Data excerpts

[Start]

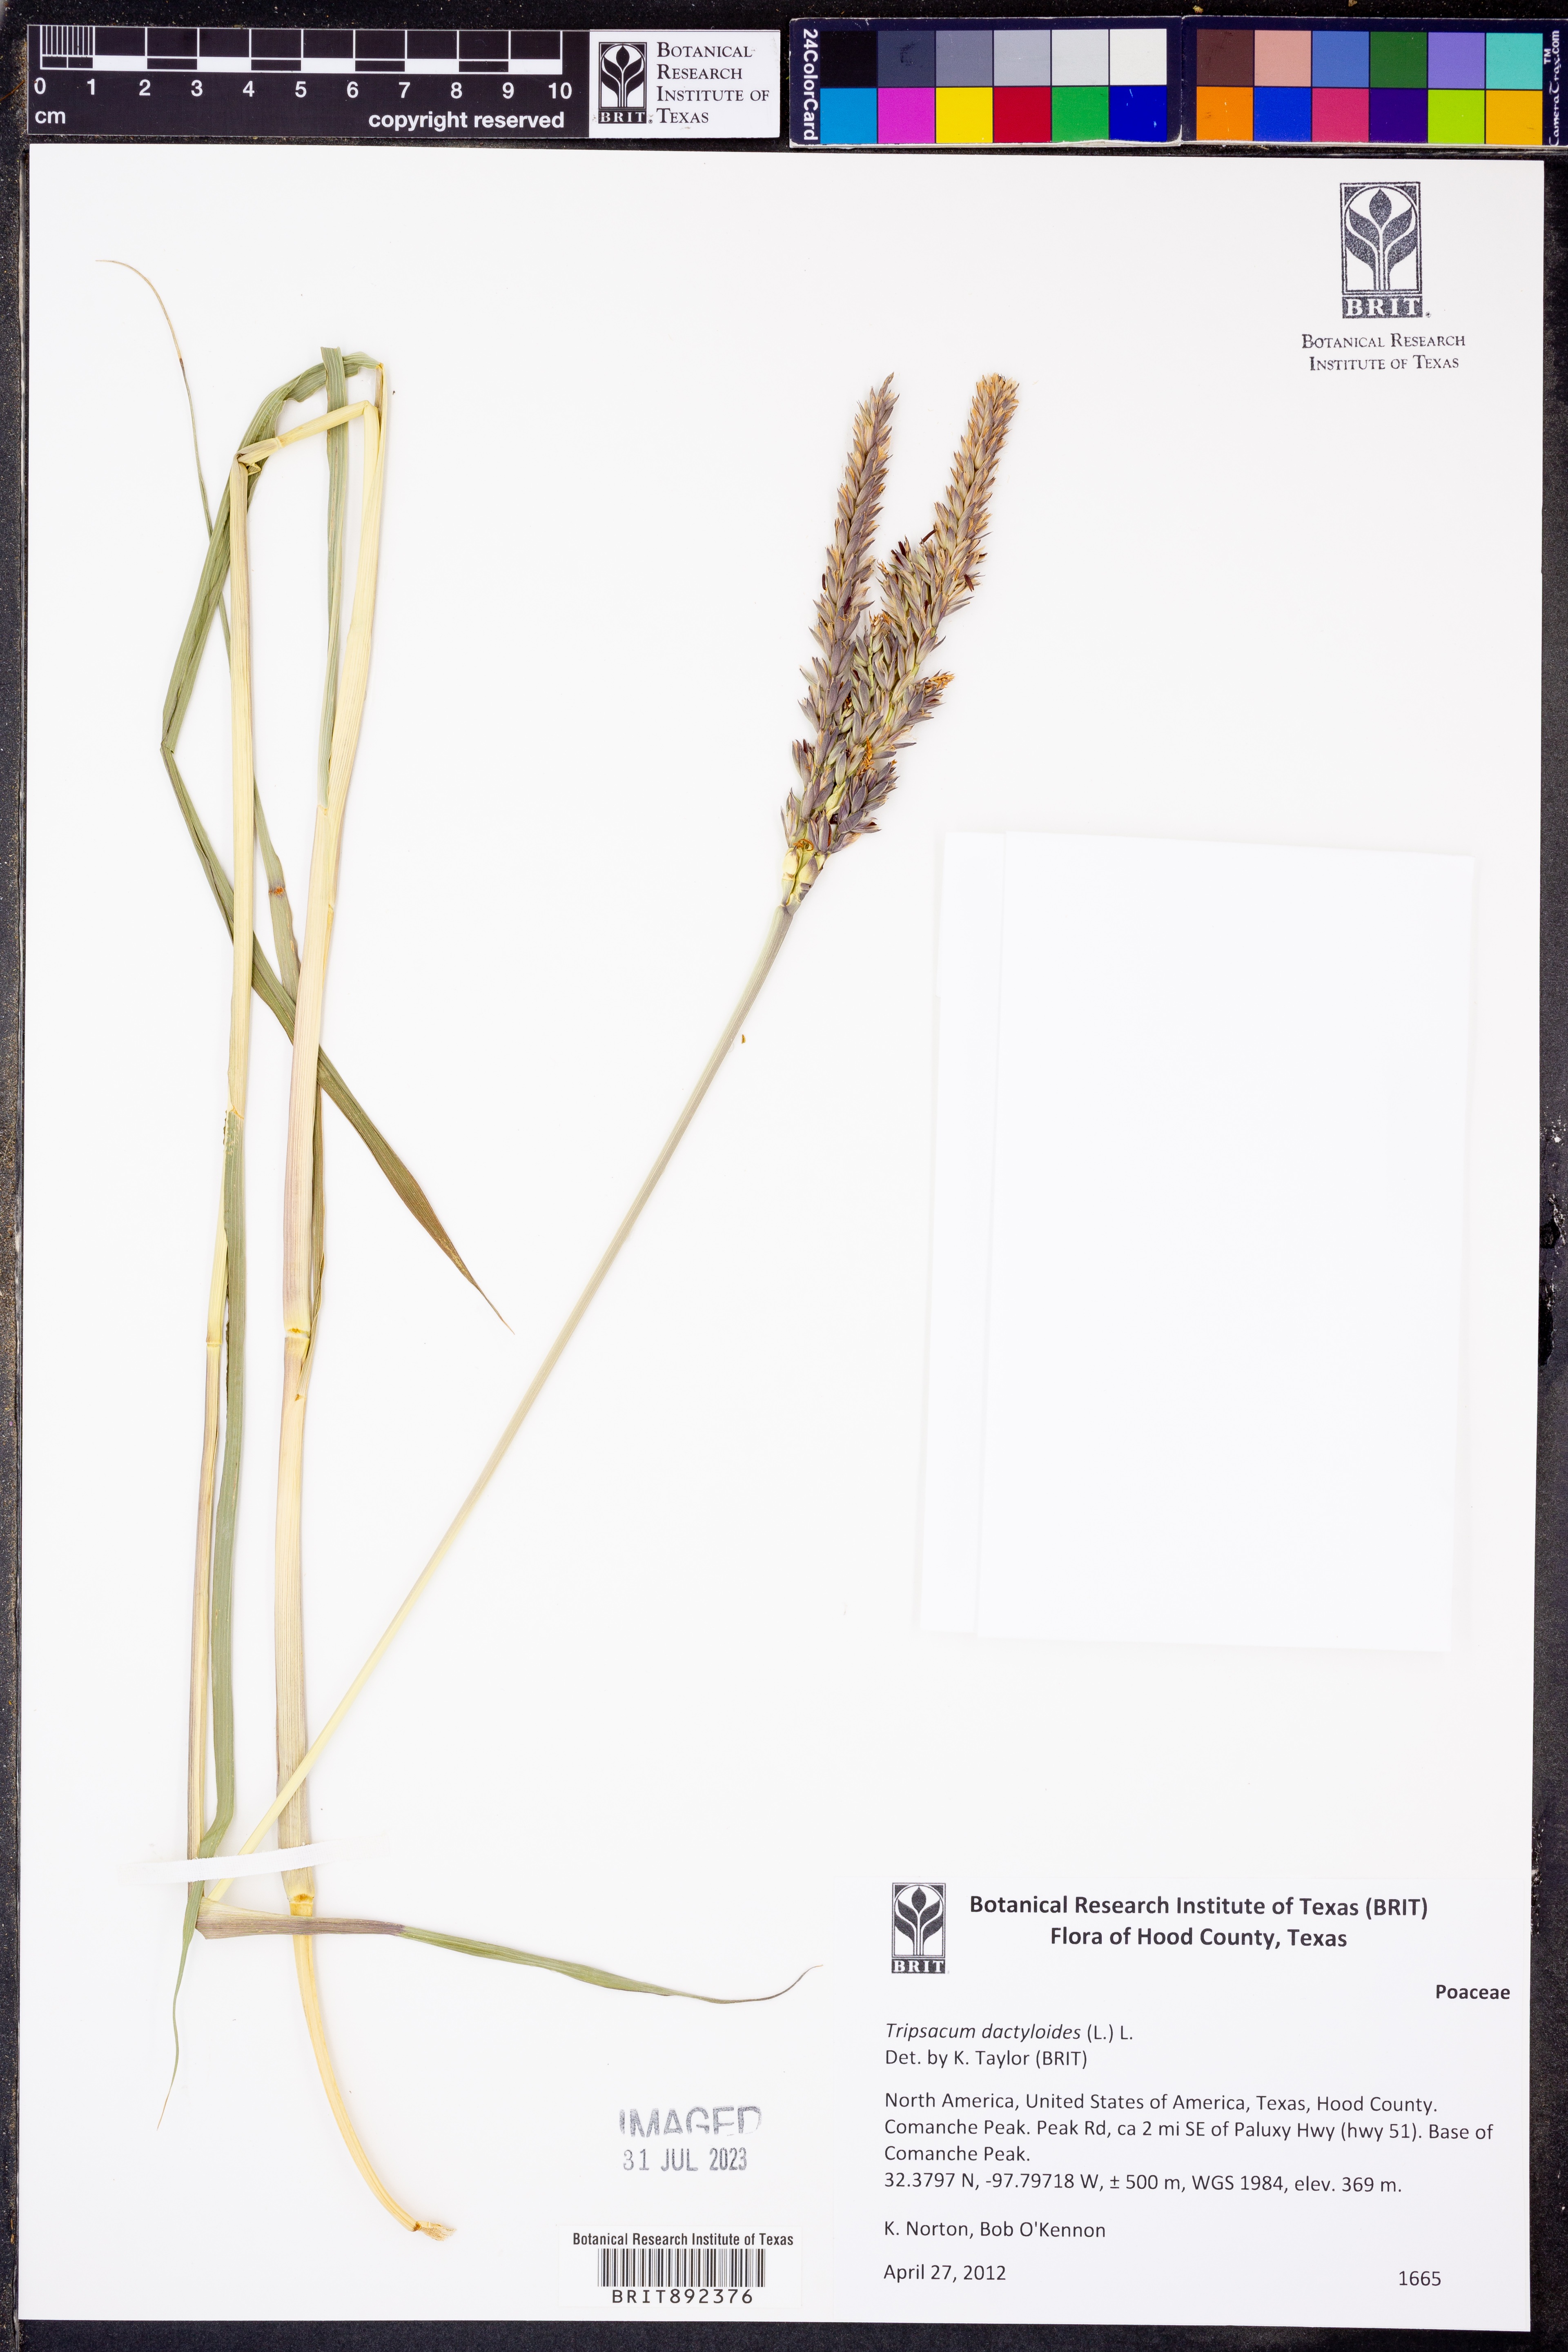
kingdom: Plantae
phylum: Tracheophyta
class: Liliopsida
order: Poales
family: Poaceae
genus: Tripsacum
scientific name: Tripsacum dactyloides
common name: Buffalo-grass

[End]

Copy every line of the material above word for word, leaving out the picture.

▶ SOLVED EXERCISE
kingdom: Plantae
phylum: Tracheophyta
class: Liliopsida
order: Poales
family: Poaceae
genus: Tripsacum
scientific name: Tripsacum dactyloides
common name: Buffalo-grass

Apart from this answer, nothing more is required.